_PROBLEM_. Begin at the line below that has "Table 6. Performance". Stop after the line that has "Figure 14. |", repeating each line exactly and leaving out the pictures.

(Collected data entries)
......
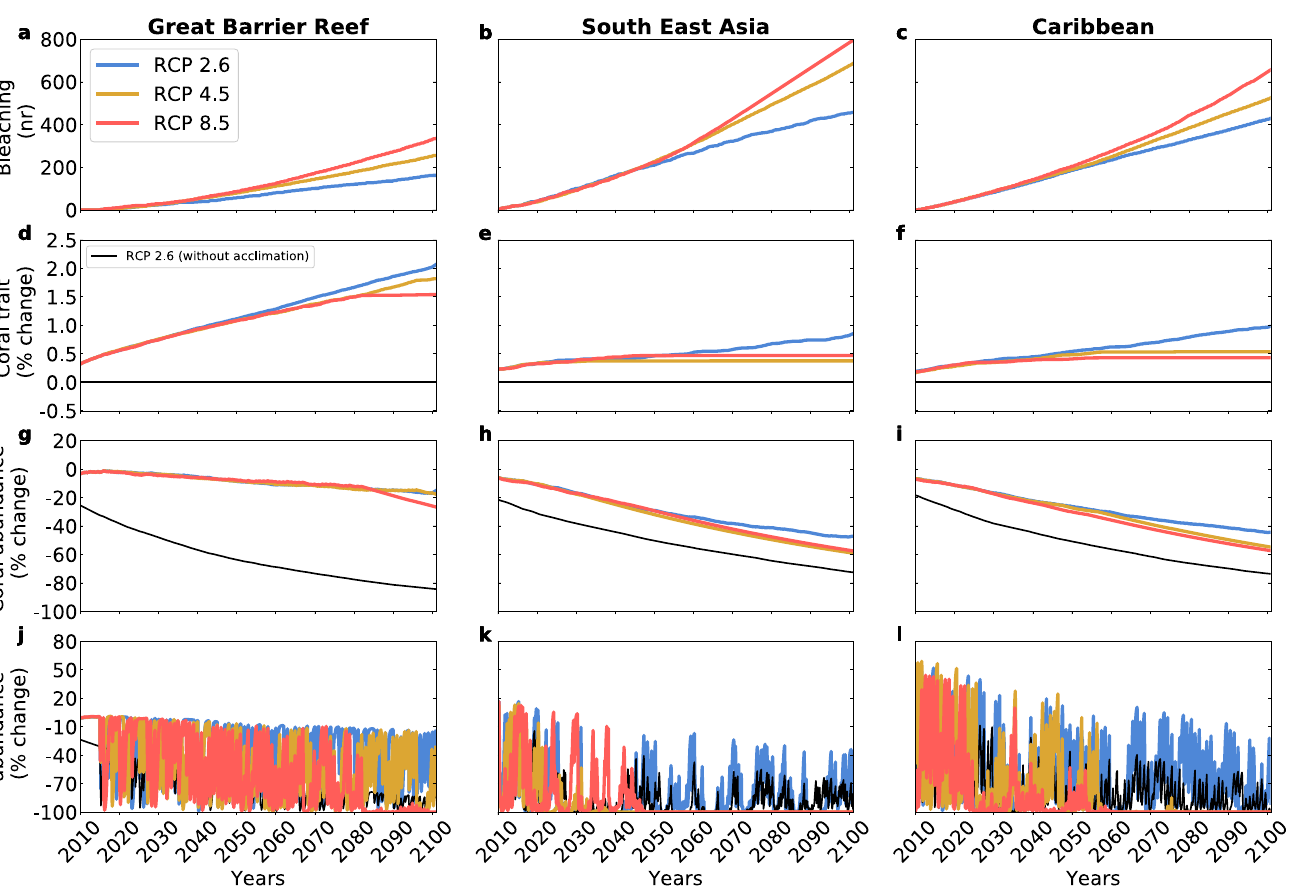
Fig 3. Simulated trait and abundance dynamics in the three regions and under different RCPs. (a - c) Cumulative number of bleaching assuming that these events occur whenever environmental temperature exceeds by 2˚C the optimal temperature for coral growth. (d - f) Coral energy investment trait. (g - i) Coral abundance and (j - l) symbiont abundance, relative to the period 1986–2005. Note that in South East Asia and in the Caribbean, the dynamics of coral trait and coral abundance under RCP 4.5 overlap with those under RCP 8.5. In the year 2010, the coloured lines and the black lines are at different levels because, in the runs with acclimation (coloured lines), corals are able to reach higher abundances during the spin-up phase and between 1955 and 2010, thus increasing the overall performance of the coral-algae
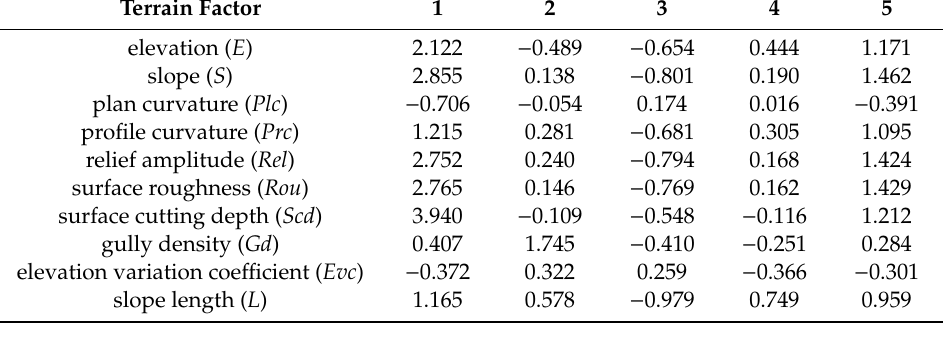
Table 4. The final cluster center of normalized terrain factors.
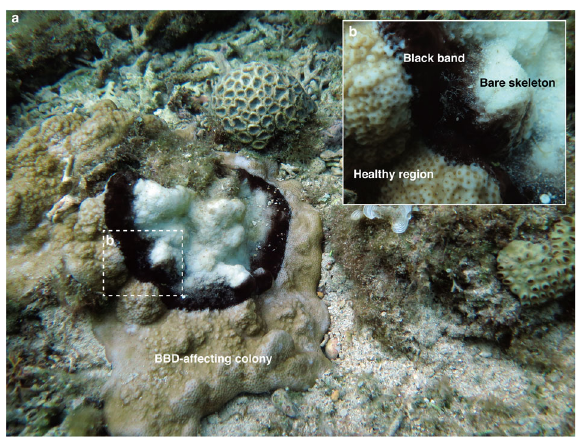
Fig. 1 A coral colony Montipora sp. being infected by black band disease (BBD) in Aka Island, Okinawa, Japan. Representative BBD on enclosing Montipora sp. colony ( a ). Close-up of the interface showing black band, which was composed of cyanobacterial mat between live coral tissue (healthy region) and exposed coral white skeleton (bare skeleton) ( b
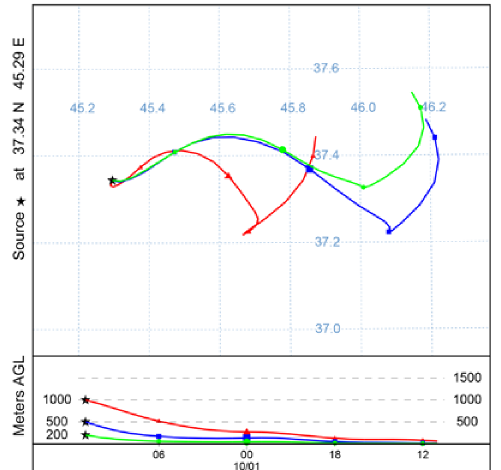
Figure 7 NOAA HYSPLIT backward trajectories ending in Rashakan, at 11:00 UTC, Oct. 01,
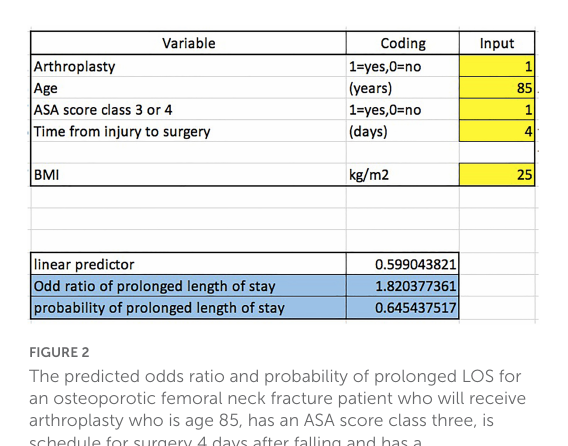
FIGURE2 The predicted odds ratio and probability of prolonged LOS for an osteoporotic femoral neck fracture patient who will receive arthroplasty who is age 85, has an ASA score class three, is schedule for surgery 4 days after falling and has a BMI = 25 kg/m 2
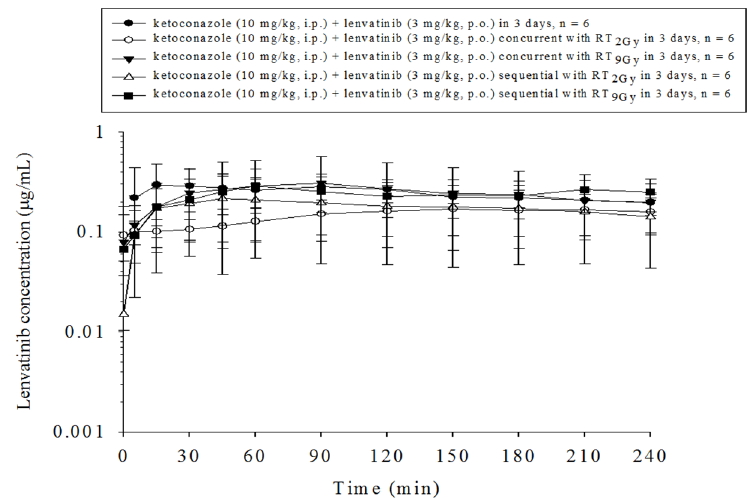
Figure 4. The concentration–time curves of lenvatinib in the plasma of rats that received lenvatinib coadministered with ketoconazole with or without radiotherapy (RT) under different time courses. Data are expressed as the mean ± standard error of the mean ( n = 6 per group).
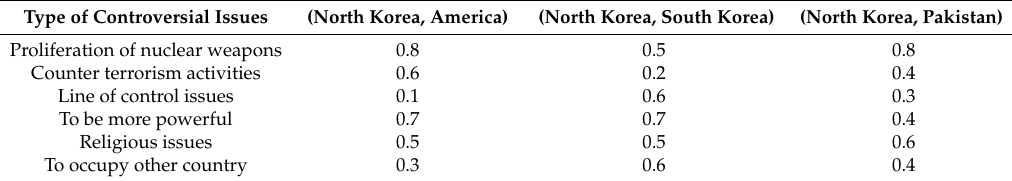
Table 4. Fuzzy set of controversial issues between North Korea and other countries.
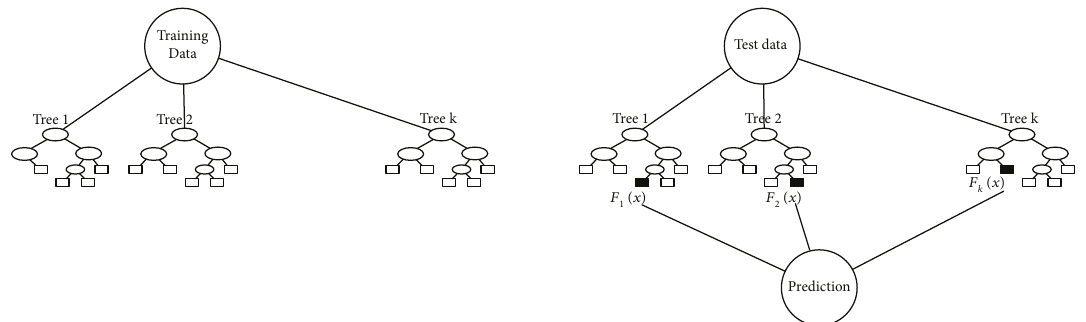
Figure 2: Regression tree ensemble: a typical random forest.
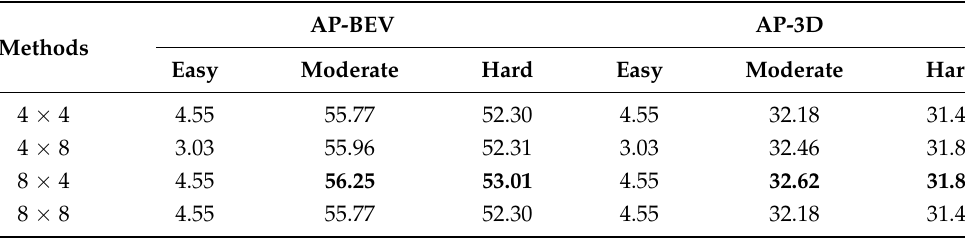
Table 6. Performance of the object detection for different subcategory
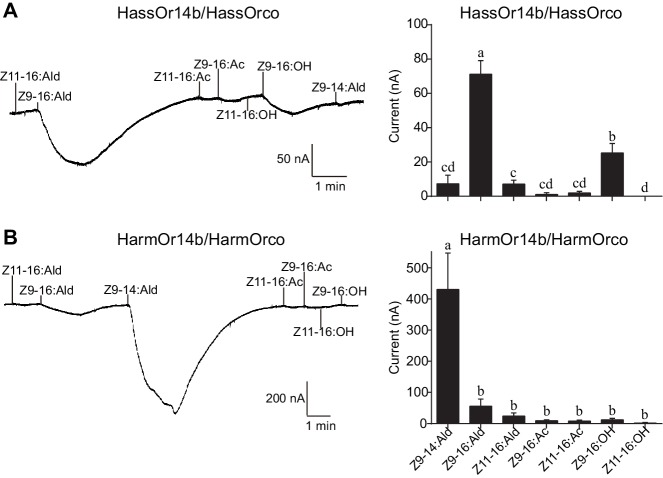
Two-electrode voltage-clamp recordings of Xenopus oocytes with co-expressed HassOr14b/HassOrco, and HarmOr14b/HarmOrco, stimulated with pheromone components and analogs.(A) Inward current responses (left) and response profiles (right) of Xenopus oocytes expressing HassOr14b/HassOrco in response to 10−4 M concentrations of pheromone components and analogs. n = 7 replicates of cells, F = 31.75, p<0.001, one-way ANOVA, Tukey HSD test. (B) Inward current responses (left) and response profiles (right) of Xenopus oocytes expressing HarmOr14b/HarmOrco in response to 10−4 M concentrations of pheromone components and analogs. n = 7 replicates of cells, F = 17.67, p<0.001, one-way ANOVA, Tukey HSD test. Data are presented as mean ± SEM.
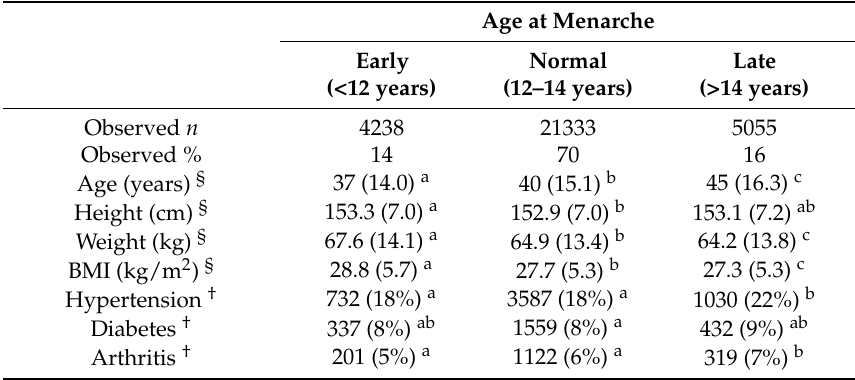
Table 1. Descriptive characteristics of study population per age at menarche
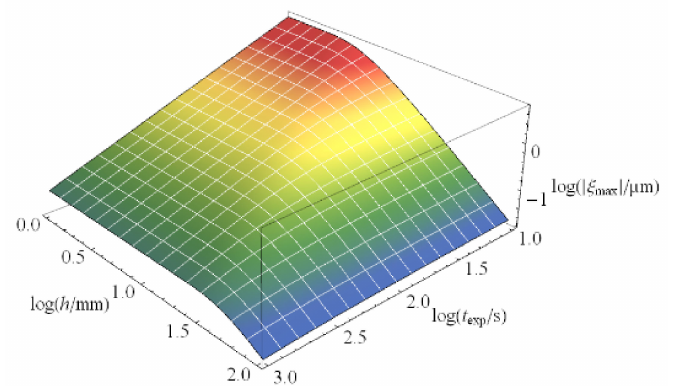
Figure 14. | ξ max | versus h ∈ [ 1 mm;100 mm ] and t exp ∈ [ 10 s;1000 s ]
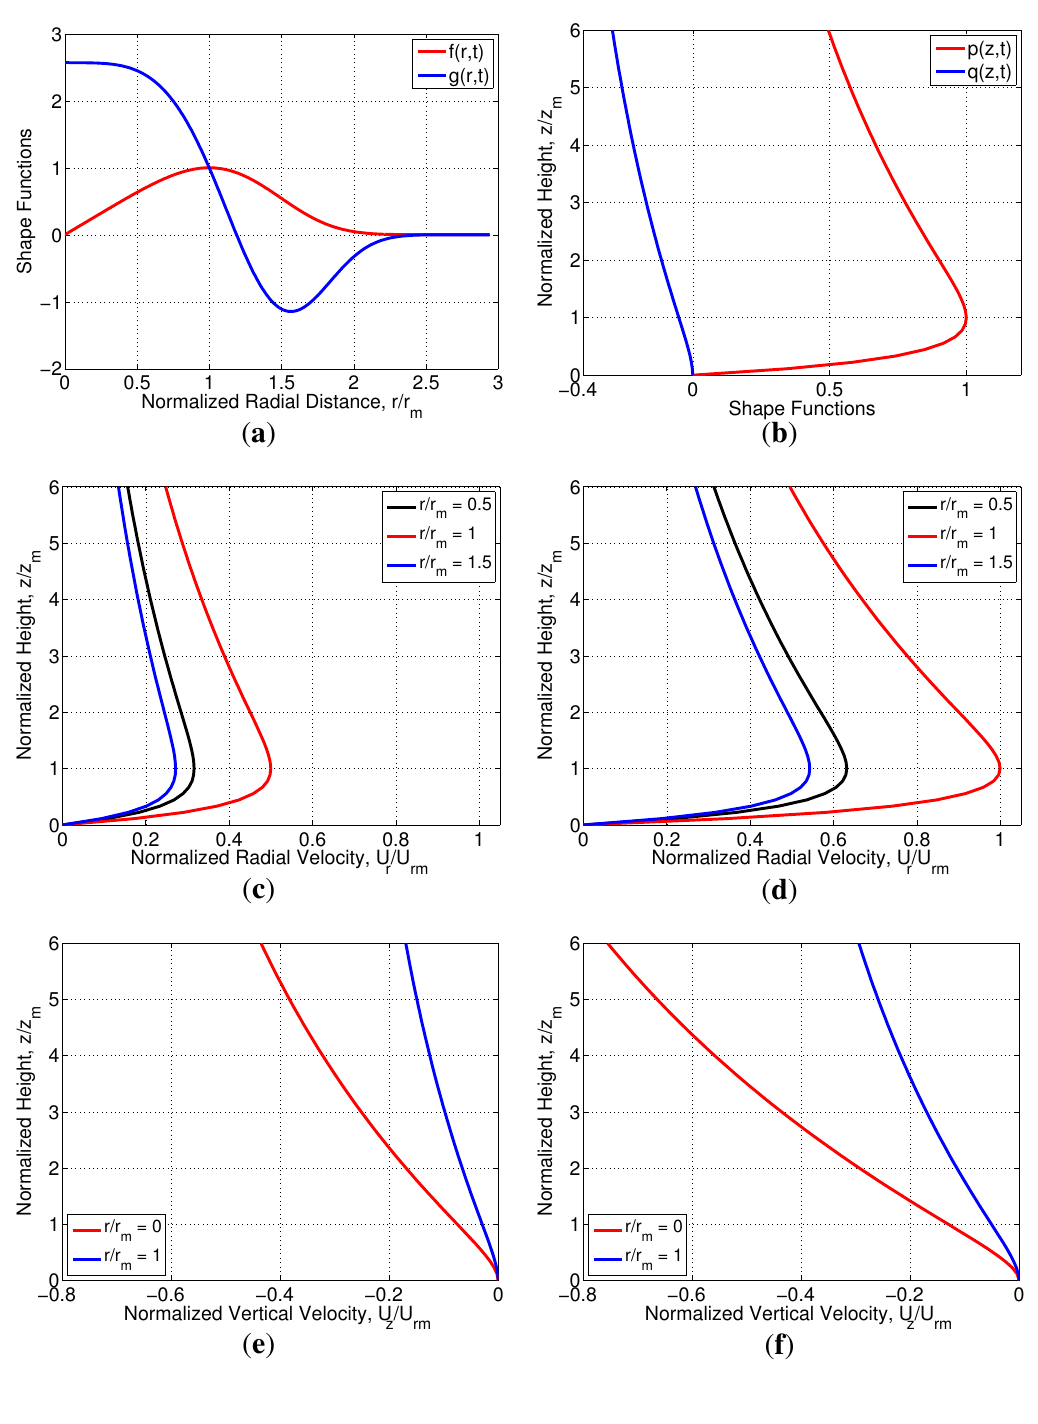
Figure 1. Non-turbulent mean winds: Shape functions and velocity profiles. ( a ) Shape functions for variation of the non-turbulent (mean) wind field with radial distance; ( b ) Shape functions for variation of the non-turbulent (mean) wind field with elevation; ( c ) Non-turbulent radial wind velocity profile when storm intensity, Π( t ) = 0 . 5 , i.e. , t = t / 6 ; ( d ) Non-turbulent radial wind velocity profile when storm intensity, Π( t ) = 1 . 0 , d i.e. , t = t / 2 ; ( e ) Non-turbulent vertical wind velocity profile when storm intensity, d Π( t ) = 0 . 5 , i.e. , t = t / 6 ; ( f ) Non-turbulent vertical wind velocity profile when storm d / 2 intensity, Π( t ) = 1 . 0 , i.e. , t = t d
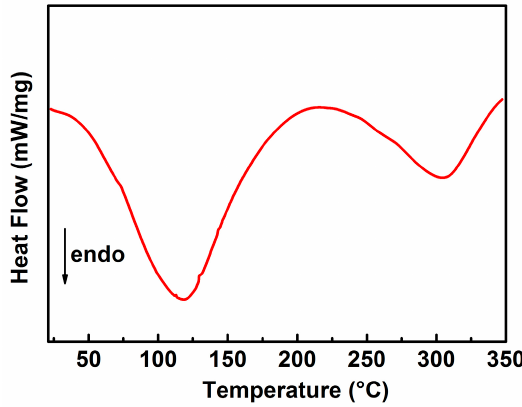
Figure 6. DSC curve of PAN-based gel polymer electrolyte.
......
_YOUR SOLUTION_.
Table 6. Performance of the object detection for different subcategory
Two-electrode voltage-clamp recordings of Xenopus oocytes with co-expressed HassOr14b/HassOrco, and HarmOr14b/HarmOrco, stimulated with pheromone components and analogs.(A) Inward current responses (left) and response profiles (right) of Xenopus oocytes expressing HassOr14b/HassOrco in response to 10−4 M concentrations of pheromone components and analogs. n = 7 replicates of cells, F = 31.75, p<0.001, one-way ANOVA, Tukey HSD test. (B) Inward current responses (left) and response profiles (right) of Xenopus oocytes expressing HarmOr14b/HarmOrco in response to 10−4 M concentrations of pheromone components and analogs. n = 7 replicates of cells, F = 17.67, p<0.001, one-way ANOVA, Tukey HSD test. Data are presented as mean ± SEM.
Table 1. Descriptive characteristics of study population per age at menarche
Figure 14. | ξ max | versus h ∈ [ 1 mm;100 mm ] and t exp ∈ [ 10 s;1000 s ]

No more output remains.